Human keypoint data
*** Block opens ***

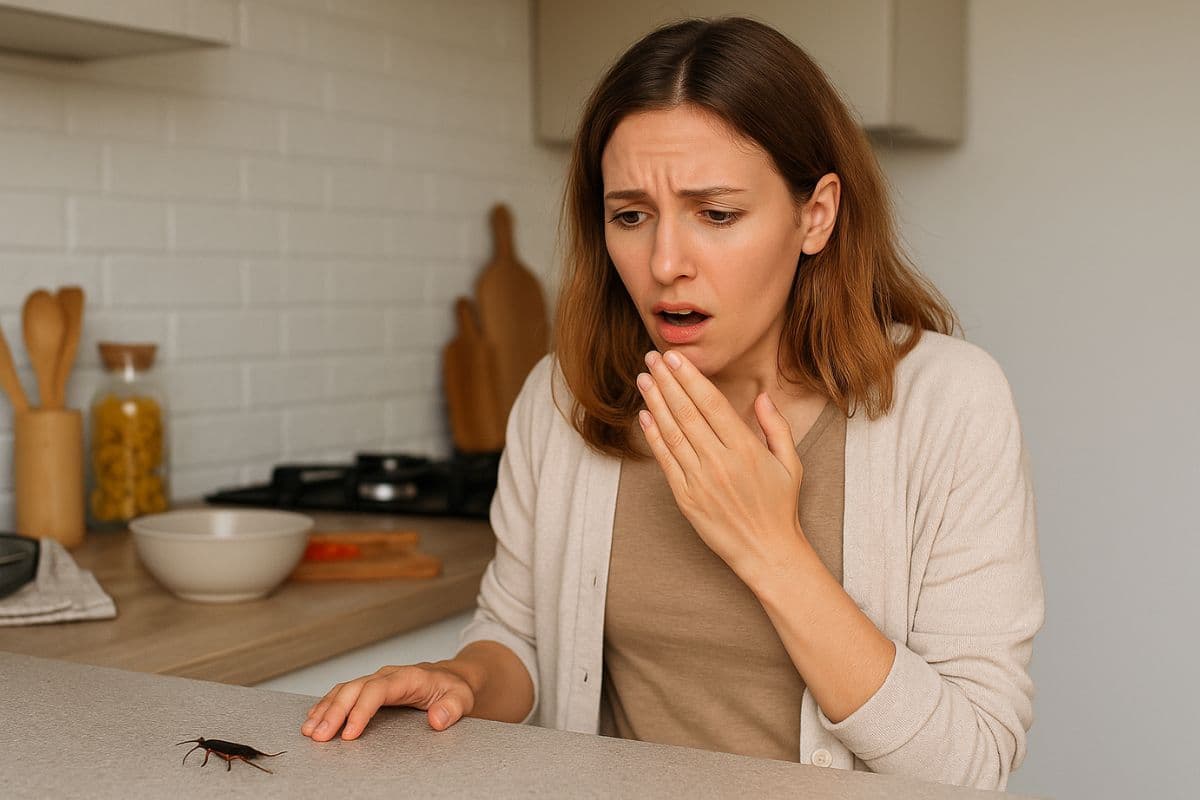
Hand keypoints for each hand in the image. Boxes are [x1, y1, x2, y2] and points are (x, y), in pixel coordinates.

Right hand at [301, 661, 476, 740]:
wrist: (451, 677)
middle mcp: (387, 676)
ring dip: (325, 709)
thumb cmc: (454, 688)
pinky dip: (326, 705)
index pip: (377, 690)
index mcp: (407, 677)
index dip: (361, 711)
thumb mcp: (462, 698)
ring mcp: (376, 680)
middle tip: (318, 736)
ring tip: (309, 731)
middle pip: (354, 689)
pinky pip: (343, 693)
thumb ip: (452, 708)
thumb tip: (437, 719)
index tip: (349, 733)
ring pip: (344, 690)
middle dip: (334, 712)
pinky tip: (313, 718)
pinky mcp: (369, 688)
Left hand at [635, 350, 807, 582]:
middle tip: (652, 358)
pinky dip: (653, 437)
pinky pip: (665, 461)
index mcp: (746, 449)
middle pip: (687, 412)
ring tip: (644, 379)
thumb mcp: (790, 463)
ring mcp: (700, 480)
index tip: (675, 358)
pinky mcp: (685, 498)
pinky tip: (644, 416)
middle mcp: (720, 462)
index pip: (711, 404)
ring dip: (655, 403)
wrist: (767, 552)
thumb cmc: (780, 507)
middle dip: (667, 381)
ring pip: (672, 433)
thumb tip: (762, 396)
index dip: (690, 378)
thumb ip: (776, 427)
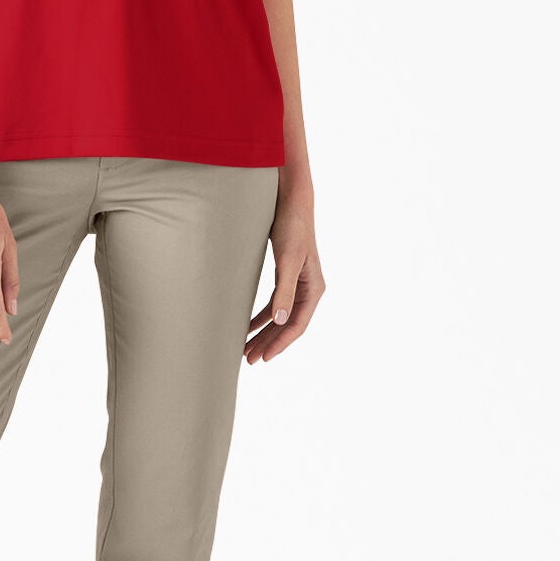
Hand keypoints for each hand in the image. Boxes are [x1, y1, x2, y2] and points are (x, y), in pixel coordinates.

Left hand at [245, 198, 322, 362]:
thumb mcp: (287, 261)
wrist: (291, 201)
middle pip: (287, 324)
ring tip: (246, 347)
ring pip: (280, 316)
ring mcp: (297, 283)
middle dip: (268, 342)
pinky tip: (248, 324)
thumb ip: (283, 292)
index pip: (297, 325)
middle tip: (249, 358)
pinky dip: (261, 316)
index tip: (264, 357)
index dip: (280, 342)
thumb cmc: (293, 227)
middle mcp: (308, 289)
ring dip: (263, 332)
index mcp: (313, 289)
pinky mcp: (286, 275)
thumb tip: (279, 321)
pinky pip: (275, 303)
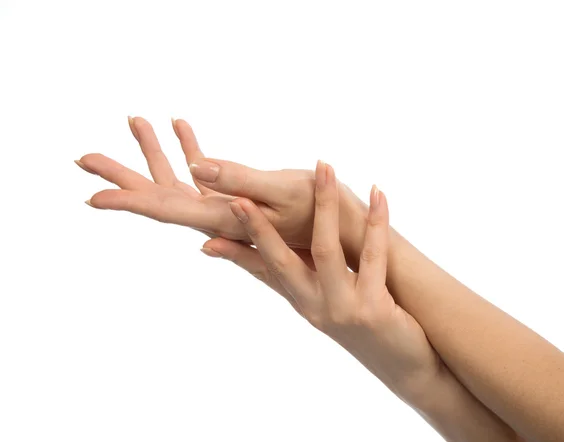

*** Block closes ***

Task item:
An exact copy of the lines above from the one with "ring tip: (309, 731)" up to and including the one with "ring dip: (263, 332)" is required; reproduce only those lines, omitting all pictures.

Response area:
ring tip: (309, 731)
middle pip: (354, 689)
pinky pip: (343, 693)
thumb ip: (452, 708)
thumb tip: (437, 719)
index tip: (349, 733)
ring pip: (344, 690)
middle dip: (334, 712)
pinky tip: (313, 718)
pinky mcp: (369, 688)
Left hand at [635, 350, 807, 582]:
middle tip: (652, 358)
pinky dip: (653, 437)
pinky pip: (665, 461)
index mcp: (746, 449)
middle pip: (687, 412)
ring tip: (644, 379)
thumb mcp: (790, 463)
ring mcp: (700, 480)
index tip: (675, 358)
pinky mcp: (685, 498)
pinky tip: (644, 416)
middle mcp: (720, 462)
index pip: (711, 404)
ring dip: (655, 403)
wrist: (767, 552)
thumb cmc: (780, 507)
middle dip: (667, 381)
ring pip: (672, 433)
thumb tip: (762, 396)
index dip: (690, 378)
thumb ip: (776, 427)
Hand keypoints for each hand in the image. Boxes are [x1, y1, x2, y2] and points are (x, y), in pixel coordinates.

Left hand at [245, 198, 322, 362]:
thumb mcp: (287, 261)
wrist: (291, 201)
middle pip: (287, 324)
ring tip: (246, 347)
ring pip: (280, 316)
ring mcp: (297, 283)
middle dip: (268, 342)
pinky tip: (248, 324)
thumb ip: (283, 292)
index pip: (297, 325)
middle tip: (249, 358)
pinky dip: (261, 316)
index tip: (264, 357)
index dip: (280, 342)
thumb cmc: (293, 227)
middle mcp: (308, 289)
ring dip: (263, 332)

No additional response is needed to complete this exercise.